The city’s economic foundation remains heavily reliant on four traditional pillars: financial services, tourism, trading and logistics, and professional services. Together, they represent a structure designed for a world that has already disappeared.
The Real Risk of Playing It Safe
It is easy to blame external forces for this stagnation. We can point to geopolitical tensions, changing global trade alignments, or shifting regulatory frameworks. But the deepest threat to Hong Kong is internal. It is a profound, systemic risk aversion.
When the old tycoons made their fortunes in the mid-twentieth century, they were gamblers. They came to this barren rock with nothing but the clothes on their backs, took immense risks, and built something out of nothing. But wealth has a way of turning pioneers into preservationists. The descendants of those pioneers are now focused entirely on risk mitigation and wealth preservation.
They have created a corporate culture where making a mistake is far more dangerous than doing nothing at all.
If you walk through the office towers of Central, you will find thousands of brilliant young minds spending their days drafting compliance reports, preparing slides for risk-assessment committees, and ensuring they do not violate any internal guidelines. They are incredibly smart, highly educated, and entirely unproductive in terms of genuine innovation. They are paid handsomely to keep the machine running, even as the tracks ahead of the machine are running out.
We have built a system that punishes the very trait that made us great in the first place: audacity.
The View from the Peak
Last week, I took the Peak Tram up the steep slope of Mount Austin. Like the Star Ferry, the tram is an icon, recently upgraded with sleek new cars that glide smoothly along the metal tracks.
From the top, the view of the city remains spectacular. At night, the buildings light up like a thousand circuit boards planted in the dark water of the harbor. It is easy to stand up there, looking down at the glittering towers, and believe that everything is fine. The sheer density of concrete and glass suggests an unshakeable permanence.
But the light from those towers is a reflection of the sun that has already set.
If Hong Kong is to have a future that matches its past, it must stop trying to rebuild the world of 1997. It must accept that the old middleman model is dead and buried. The city cannot rely on its traditional role as a simple bridge between East and West, because both sides have built their own roads.

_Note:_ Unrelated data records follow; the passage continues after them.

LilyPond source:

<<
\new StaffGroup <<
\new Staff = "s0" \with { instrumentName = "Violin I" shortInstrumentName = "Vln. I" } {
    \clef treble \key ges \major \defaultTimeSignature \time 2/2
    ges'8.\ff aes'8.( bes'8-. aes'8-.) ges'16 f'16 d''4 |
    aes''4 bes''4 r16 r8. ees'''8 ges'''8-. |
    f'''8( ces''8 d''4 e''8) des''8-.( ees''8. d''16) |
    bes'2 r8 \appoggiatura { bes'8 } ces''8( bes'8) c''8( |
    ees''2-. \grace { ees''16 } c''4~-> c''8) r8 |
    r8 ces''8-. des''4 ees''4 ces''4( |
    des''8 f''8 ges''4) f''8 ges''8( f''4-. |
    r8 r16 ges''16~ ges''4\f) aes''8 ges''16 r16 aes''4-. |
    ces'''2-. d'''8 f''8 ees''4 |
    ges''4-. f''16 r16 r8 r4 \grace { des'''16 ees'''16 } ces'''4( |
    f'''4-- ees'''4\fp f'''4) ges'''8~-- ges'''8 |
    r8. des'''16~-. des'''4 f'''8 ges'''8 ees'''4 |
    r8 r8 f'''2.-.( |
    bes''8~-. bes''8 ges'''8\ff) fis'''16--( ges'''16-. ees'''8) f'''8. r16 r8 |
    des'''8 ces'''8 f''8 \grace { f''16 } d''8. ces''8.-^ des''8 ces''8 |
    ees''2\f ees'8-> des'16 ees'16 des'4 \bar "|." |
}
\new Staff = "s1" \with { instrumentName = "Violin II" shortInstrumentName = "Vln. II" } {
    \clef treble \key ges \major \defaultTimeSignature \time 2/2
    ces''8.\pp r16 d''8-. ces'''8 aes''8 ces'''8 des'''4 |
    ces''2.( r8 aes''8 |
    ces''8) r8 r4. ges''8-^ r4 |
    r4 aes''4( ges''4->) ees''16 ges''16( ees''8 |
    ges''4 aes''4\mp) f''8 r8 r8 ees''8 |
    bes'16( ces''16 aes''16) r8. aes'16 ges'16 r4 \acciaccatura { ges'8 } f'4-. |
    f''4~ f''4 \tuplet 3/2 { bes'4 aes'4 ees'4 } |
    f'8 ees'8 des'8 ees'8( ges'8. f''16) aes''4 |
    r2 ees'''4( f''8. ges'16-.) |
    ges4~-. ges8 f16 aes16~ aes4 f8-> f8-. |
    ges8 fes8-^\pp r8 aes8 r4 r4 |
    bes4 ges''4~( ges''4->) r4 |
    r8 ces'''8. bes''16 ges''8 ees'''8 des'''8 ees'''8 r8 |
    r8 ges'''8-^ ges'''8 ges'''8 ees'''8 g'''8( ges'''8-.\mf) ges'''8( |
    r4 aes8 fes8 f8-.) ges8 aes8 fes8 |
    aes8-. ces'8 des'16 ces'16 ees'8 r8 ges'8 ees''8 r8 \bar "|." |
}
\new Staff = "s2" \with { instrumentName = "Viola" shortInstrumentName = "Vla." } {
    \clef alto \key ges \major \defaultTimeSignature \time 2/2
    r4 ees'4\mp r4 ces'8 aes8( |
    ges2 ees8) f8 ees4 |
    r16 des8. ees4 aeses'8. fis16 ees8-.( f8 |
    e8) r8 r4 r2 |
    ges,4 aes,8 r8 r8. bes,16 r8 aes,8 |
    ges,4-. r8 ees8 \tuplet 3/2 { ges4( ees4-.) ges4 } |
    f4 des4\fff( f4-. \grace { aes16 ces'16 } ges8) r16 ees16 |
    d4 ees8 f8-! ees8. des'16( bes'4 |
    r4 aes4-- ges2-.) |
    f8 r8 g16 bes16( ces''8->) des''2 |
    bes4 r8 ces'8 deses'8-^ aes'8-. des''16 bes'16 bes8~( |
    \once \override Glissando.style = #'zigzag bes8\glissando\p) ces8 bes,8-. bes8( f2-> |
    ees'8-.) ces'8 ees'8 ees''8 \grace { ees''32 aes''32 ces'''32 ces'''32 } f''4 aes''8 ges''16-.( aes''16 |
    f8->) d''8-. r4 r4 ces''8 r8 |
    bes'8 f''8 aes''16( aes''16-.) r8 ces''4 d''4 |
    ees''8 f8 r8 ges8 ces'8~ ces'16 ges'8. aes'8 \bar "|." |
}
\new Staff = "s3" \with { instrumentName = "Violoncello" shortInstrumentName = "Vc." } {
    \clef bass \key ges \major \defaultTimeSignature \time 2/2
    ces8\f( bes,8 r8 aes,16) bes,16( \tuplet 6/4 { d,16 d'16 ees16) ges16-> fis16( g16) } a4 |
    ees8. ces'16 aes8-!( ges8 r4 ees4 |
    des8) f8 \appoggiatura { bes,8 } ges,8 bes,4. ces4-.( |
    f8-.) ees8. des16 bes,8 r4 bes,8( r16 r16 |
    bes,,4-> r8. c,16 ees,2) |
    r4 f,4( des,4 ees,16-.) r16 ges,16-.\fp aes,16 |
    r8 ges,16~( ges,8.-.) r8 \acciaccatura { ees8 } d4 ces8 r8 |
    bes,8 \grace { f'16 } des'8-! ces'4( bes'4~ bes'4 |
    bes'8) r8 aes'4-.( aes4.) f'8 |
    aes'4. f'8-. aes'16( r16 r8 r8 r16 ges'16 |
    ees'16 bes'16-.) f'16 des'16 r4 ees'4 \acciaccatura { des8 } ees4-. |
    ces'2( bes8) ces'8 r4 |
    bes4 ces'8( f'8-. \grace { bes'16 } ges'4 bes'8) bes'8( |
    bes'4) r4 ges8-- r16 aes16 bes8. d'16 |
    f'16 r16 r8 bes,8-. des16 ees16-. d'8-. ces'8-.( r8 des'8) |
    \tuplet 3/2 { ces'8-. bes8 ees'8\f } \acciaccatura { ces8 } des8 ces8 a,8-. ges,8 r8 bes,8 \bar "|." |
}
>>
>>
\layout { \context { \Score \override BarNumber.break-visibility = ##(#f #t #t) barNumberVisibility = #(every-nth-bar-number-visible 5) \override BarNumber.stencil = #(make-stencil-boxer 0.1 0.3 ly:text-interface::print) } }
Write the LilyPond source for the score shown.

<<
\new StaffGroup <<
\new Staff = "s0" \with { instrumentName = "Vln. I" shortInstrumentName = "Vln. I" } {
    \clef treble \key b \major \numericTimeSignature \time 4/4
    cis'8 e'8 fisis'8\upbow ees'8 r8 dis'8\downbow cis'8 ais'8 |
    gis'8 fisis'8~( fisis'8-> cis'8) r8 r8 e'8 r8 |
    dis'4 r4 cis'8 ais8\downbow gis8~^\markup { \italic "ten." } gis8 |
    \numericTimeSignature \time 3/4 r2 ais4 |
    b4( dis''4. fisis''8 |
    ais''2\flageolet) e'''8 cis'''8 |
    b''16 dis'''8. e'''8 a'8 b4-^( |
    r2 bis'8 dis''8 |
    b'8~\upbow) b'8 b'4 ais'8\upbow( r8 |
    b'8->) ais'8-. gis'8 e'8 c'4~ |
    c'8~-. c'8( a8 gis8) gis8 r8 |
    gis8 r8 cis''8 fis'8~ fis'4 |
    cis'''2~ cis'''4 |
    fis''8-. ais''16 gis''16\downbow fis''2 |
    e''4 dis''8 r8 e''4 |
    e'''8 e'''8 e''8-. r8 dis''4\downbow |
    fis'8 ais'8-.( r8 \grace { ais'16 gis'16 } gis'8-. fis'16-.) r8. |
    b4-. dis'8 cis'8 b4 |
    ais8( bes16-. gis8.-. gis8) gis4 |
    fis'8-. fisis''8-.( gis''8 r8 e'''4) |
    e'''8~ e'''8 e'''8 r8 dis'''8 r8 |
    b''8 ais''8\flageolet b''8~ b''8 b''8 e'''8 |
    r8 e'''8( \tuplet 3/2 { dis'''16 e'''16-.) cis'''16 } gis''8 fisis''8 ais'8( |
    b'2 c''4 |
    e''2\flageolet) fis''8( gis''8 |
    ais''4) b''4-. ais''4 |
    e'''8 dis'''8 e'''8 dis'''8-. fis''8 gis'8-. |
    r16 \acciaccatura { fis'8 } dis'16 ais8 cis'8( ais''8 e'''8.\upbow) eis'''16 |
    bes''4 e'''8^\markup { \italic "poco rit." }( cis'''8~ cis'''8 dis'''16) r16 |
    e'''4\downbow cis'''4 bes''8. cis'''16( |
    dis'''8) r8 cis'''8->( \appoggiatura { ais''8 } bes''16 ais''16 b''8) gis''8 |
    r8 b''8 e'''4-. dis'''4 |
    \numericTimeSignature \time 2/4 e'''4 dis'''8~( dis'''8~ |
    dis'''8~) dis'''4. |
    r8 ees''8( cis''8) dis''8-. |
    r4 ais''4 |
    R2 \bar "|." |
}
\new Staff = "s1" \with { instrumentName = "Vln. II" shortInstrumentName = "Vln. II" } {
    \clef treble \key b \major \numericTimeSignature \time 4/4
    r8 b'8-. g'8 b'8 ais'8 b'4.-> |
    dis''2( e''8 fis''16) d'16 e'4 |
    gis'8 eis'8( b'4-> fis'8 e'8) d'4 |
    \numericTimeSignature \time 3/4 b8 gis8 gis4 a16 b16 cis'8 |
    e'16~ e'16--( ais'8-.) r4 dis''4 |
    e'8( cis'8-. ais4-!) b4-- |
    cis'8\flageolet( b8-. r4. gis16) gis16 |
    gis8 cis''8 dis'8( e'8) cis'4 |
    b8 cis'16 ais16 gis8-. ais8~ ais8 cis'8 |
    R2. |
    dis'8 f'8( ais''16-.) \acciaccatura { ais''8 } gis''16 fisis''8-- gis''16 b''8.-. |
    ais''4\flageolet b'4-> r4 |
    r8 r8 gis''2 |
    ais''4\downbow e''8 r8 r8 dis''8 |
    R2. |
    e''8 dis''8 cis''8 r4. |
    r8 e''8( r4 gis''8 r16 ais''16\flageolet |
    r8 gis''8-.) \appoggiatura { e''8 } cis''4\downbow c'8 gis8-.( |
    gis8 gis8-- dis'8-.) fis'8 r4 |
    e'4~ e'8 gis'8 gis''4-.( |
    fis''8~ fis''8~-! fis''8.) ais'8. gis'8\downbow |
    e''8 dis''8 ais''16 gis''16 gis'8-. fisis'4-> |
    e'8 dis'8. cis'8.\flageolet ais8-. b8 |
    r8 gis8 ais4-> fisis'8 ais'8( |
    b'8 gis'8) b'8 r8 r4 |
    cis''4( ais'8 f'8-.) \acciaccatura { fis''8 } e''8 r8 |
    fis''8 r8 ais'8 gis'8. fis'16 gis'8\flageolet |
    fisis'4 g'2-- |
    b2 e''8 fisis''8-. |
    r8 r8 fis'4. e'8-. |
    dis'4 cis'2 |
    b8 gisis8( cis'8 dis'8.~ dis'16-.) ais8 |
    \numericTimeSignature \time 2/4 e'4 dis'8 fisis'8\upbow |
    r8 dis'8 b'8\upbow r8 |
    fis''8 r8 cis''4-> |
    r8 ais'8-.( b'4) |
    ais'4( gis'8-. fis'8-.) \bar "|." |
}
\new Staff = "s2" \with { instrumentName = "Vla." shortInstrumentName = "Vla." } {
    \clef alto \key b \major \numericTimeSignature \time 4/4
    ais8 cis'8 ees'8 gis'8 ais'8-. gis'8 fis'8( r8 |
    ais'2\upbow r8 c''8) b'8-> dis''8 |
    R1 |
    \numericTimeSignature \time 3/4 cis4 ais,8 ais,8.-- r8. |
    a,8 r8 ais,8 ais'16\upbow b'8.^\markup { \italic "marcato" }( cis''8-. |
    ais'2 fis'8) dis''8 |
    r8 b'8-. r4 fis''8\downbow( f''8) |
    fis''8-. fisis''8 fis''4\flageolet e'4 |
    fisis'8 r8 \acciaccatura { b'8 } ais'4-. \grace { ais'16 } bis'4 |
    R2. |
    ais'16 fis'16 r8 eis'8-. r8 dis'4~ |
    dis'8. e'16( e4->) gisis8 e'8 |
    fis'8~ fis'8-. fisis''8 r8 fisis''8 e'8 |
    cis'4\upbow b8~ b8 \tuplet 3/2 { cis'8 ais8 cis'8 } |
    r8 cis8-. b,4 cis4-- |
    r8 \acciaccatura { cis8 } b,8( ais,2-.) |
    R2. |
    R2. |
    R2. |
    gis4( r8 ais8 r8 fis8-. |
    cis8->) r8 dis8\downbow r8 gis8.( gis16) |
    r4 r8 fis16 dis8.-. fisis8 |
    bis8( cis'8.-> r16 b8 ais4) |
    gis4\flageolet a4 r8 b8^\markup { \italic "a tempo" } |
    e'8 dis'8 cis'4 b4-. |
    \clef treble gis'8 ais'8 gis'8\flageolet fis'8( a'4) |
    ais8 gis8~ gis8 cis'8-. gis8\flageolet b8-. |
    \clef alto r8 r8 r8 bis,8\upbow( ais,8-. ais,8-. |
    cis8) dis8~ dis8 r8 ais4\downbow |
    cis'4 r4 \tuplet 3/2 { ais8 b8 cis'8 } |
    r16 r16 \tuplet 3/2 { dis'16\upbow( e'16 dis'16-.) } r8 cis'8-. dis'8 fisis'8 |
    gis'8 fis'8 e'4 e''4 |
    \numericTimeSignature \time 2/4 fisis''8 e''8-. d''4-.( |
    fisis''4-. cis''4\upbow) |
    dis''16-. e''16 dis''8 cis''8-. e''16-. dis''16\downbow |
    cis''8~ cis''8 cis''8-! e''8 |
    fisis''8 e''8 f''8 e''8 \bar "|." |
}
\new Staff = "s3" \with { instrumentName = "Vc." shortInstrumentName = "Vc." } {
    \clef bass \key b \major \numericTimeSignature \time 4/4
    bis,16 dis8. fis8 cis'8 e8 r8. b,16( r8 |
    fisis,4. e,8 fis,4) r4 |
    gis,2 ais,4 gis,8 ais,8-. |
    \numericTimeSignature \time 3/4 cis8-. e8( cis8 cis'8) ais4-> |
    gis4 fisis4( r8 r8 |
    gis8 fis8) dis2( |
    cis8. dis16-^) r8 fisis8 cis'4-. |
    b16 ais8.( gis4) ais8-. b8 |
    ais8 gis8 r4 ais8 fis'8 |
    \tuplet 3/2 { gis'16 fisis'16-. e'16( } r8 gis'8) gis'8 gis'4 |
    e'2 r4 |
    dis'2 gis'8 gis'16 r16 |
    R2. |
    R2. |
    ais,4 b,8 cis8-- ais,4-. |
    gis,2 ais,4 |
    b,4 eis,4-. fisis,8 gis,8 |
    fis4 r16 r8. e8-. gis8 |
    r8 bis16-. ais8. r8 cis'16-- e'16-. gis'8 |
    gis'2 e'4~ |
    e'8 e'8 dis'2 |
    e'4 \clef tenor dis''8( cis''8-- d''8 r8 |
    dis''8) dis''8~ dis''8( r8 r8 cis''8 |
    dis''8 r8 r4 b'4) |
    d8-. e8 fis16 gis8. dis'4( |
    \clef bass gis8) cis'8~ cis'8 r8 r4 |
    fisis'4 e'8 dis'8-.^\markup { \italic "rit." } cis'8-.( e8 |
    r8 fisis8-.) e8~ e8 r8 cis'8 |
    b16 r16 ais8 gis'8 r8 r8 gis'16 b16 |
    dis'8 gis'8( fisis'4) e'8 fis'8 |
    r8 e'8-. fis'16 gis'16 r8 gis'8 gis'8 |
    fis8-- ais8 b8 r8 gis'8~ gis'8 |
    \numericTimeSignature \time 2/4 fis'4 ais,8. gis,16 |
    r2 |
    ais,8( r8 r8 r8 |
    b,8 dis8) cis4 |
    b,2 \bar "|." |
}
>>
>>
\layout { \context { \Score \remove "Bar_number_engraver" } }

Instead, Hong Kong must become a place that invents. It must use its unique position—its common law system, its world-class universities, and its financial depth—to fund and develop the technologies that will define the next fifty years. It must become the place where green technology is financed, where medical breakthroughs are patented, and where new models of urban sustainability are created.
This requires more than just government funding or policy blue papers. It requires a shift in the collective imagination of the city.
It means Uncle Wah must stop looking at his old ledgers as a guide for his niece's career. It means the property tycoons must accept lower profit margins on residential blocks to allow space for research labs and creative studios. It means young people must be encouraged to fail, to build, and to try things that have no precedent in the family history books.
As I rode the tram back down the mountain, the city rushed up to meet me. The historic brick buildings of Central stood alongside the glass facades of the global banks. It is a beautiful mixture of what was and what is.
But the tram only moves forward because it is pulled by a heavy steel cable that is anchored to the top of the hill. If we keep looking back at where we started, we will eventually lose the momentum needed to reach the summit.
The past is a lovely place to visit. But you cannot live there.